Alright thanks everyone, I will look into it.
Also keep in mind that WP usually doesn’t show a cached version of a page to an admin when they are logged into their site, so you might not be seeing the same cache problem as we are. Try logging out or using a different browser than the one you use normally.
At the moment, on your homepage I can see in the sidebar that you (Ben) have made a new comment on this topic, but when I come to this page I can’t see it as the cache hasn’t updated since you made the comment. It seems like it’s updating about once an hour or so, which would be ok on a small site with not much traffic, but yours is large with lots of pages and lots of people making comments on them.
I’ve just tweaked a few settings, please let me know if you notice a difference.
Regarding the issue with the comments, I’ve noticed that they often disappear when clicking and following the link, but if the #comment- etc part is removed from the URL, then all the comments will be visible.
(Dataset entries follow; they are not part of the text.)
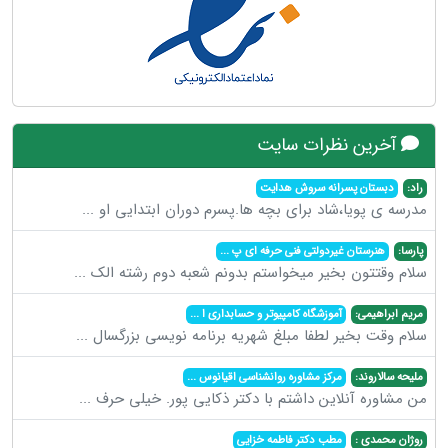
آخرین نظرات سایت
راد:
دبستان پسرانه سروش هدایت
مدرسه ی پویا،شاد برای بچه ها.پسرم دوران ابتدایی او
...
پارسا:
هنرستان غیردولتی فنی حرفه ای پ
...
سلام وقتتون بخیر میخواستم بدونم شعبه دوم رشته الک
...
مریم ابراهیمی:
آموزشگاه کامپیوتر و حسابداری ا
...
سلام وقت بخیر لطفا مبلغ شهریه برنامه نویسی بزرگسال
...
ملیحه سالاروند:
مرکز مشاوره روانشناسی اقیانوس
...
من مشاوره آنلاین داشتم با دکتر ذکایی پور. خیلی حرف
...
روژان محمدی :
مطب دکتر فاطمه خزایی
To date, that’s a solution which has worked for me.
The L/NP are going to find it very difficult to be re-elected with their current lineup which is seen as incompetent, corrupt, and too conservative to win a majority of voters. They’ll probably lose further seats in the cities next election, even though the economic situation is likely to be poor. I suspect we’re going to see a long running centrist Labor government whether it be in majority or in minority with the support of Greens and/or teals. The teal seats are unlikely to return to the Libs they all have demographics trending the other way and are unlikely to re-elect a Lib representative again.
The LNP will have to win 18 seats to form a majority, assuming no net changes in numbers due to by-elections or defections this term. It won’t form a minority with the Greens or some or most independents. There are some seats that are probably permanently written off. Independents and minor parties hardly ever lose or resign after just one term. Labor actually gained just 10 Liberal seats at this election, 4 of which are in WA. These 10 would be low-hanging fruit for the LNP along with Lyons, Lingiari and Gilmore (seats they almost won).
Every change-of-government election involves winning seats that their side had never held, or had never held in decades. Think Higgins and Tangney in 2022, and Reid and Lyons in 2013 and Corangamite and various QLD seats in 2007. If the LNP does win in 2025, this would be the case too.
There’s a chance that Peter Dutton will be Tony Abbott 2.0 and despite being an unpopular OL, will win in a landslide by beating an unpopular government. Surely, he’d like to emulate his predecessor’s success.
There are differences between 2025 and 2013.
1. Tony Abbott and the LNP represented stability. John Howard was still fresh in voters’ minds. That has now changed because of the leadership coups on both sides.
2. The crossbench was smaller in 2013.
3. The Libs had a stranglehold on affluent, blue-ribbon, inner-city seats.
4. The LNP has 58 seats now. It had 72 seats at the 2013 election.
Daniel, Alexj, bazza
The statistical curiosity you reference did not eventuate. Morrison’s law – ‘busted’.
Daniel, Alexj
Chisholm was a Liberal gain last time, on the strength of the redistribution, providing the ’76th’ Liberal seat, up from pre-election tally of 71;- a Liberal gain two elections running must represent some kind of statistical outlier. It was the only 2019 Liberal gain, to be lost.